AI could draft and recommend, but provenance, edit states, and approval controls kept the clinician accountable for the record.

03

Separate facts from assistance

Deterministic systems owned record state and workflow rules; AI handled synthesis and drafting, never the source of truth.

Leadership

I led a design team of 5 across Tebra's Care Delivery and Patient Experience, partnering with Product, Engineering, and go-to-market — and, in the later AI-native work, with data/ML and compliance. The clearest VP-level signal in the work is the boundary model: AI speeds clinical work only when the product makes authorship, evidence, and responsibility visible — turning AI from a novelty into a workflow participant a clinician can trust.

Judgment under ambiguity

Set the rule that AI assists and the clinician authors, then made authorship, evidence, and approval visible as design states rather than disclaimers.

Led across functions

Drove the clinical design direction with Product, Engineering, and go-to-market, aligning a regulated workflow around the provider's day.

Reusable trust patterns

Provenance, edit states, approval, and commit became platform interaction patterns, not one-off UI details.

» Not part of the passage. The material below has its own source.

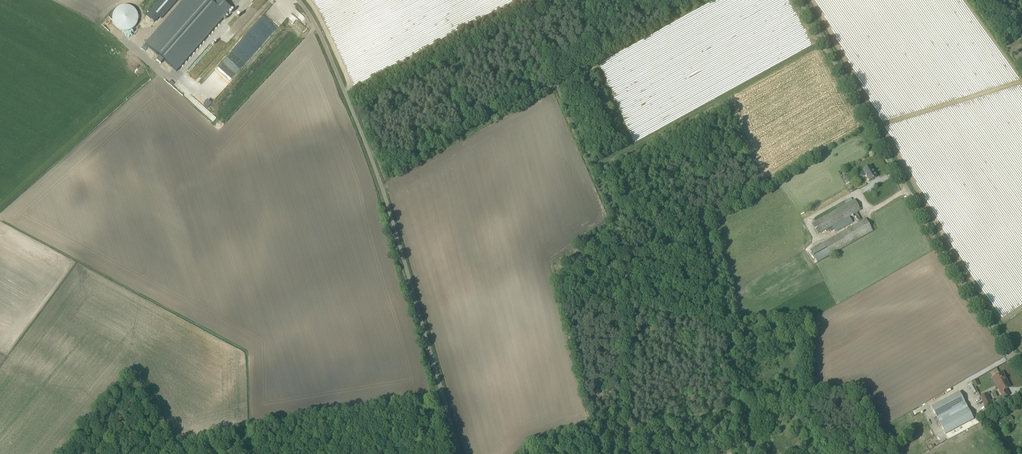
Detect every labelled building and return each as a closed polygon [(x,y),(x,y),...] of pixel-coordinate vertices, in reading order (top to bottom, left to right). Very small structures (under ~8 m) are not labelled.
[(163,61),(176,72),(231,8),(222,0),(190,0),(148,48),(159,57),(163,61)] [(151,10),(162,19),(164,16),(172,7),(178,1),(177,0),(160,0),(151,10)] [(135,10),(134,8),(132,7),(130,6),(127,5),(125,5),(123,5),(121,6),(119,7),(117,8),(115,10),(114,12),(113,14),(112,16),(112,18),(112,20),(113,23),(114,25),(115,27),(117,28),(119,29),(121,30),(123,31),(125,31),(127,31),(130,30),(132,30),(134,28),(135,27),(137,25),(137,23),(138,20),(138,18),(138,16),(138,14),(137,12),(135,10)] [(877,176),(871,165),(863,169),(870,181),(877,176)] [(853,222),(850,216),(854,214),(858,223),(861,221),(857,213),(861,210),(854,200),(815,222),(821,233),(833,226),(836,232),(853,222)] [(858,223),(822,243),(811,250),(812,251),(809,253),(809,255),(812,260),(816,258),(818,262),(873,231),(865,219),(861,221),(858,223)] [(1005,377),(1003,372),(994,377),(999,386),(997,387),(1003,398),(1009,395),(1006,389),(1010,387),(1005,377)] [(931,407),(937,417),(940,423),(964,410),(961,404),(965,402),(959,392),(931,407)] [(985,408),(992,404),(986,393),(980,396),(985,408)] [(964,410),(940,423),(946,434),(974,419),(968,408),(964,410)]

AI drafts and recommends. Clinicians review and approve. The record stays accountable.

Outcomes
Provider

Documentation that defends itself

AI-generated SOAP notes with a draft → source → edit → approve → commit model — reducing the burden that spills into nights and weekends while keeping the clinician accountable for the record.

Platform

An EHR around the provider's day

Reframed a decade-old clinical experience around the provider's day-loop — documentation, context, review, billing — on a platform serving 100,000+ providers.

Organization

Reusable trust patterns

Turned provenance, edit states, and approval into platform interaction patterns the whole product could adopt, led across Care Delivery and Patient Experience.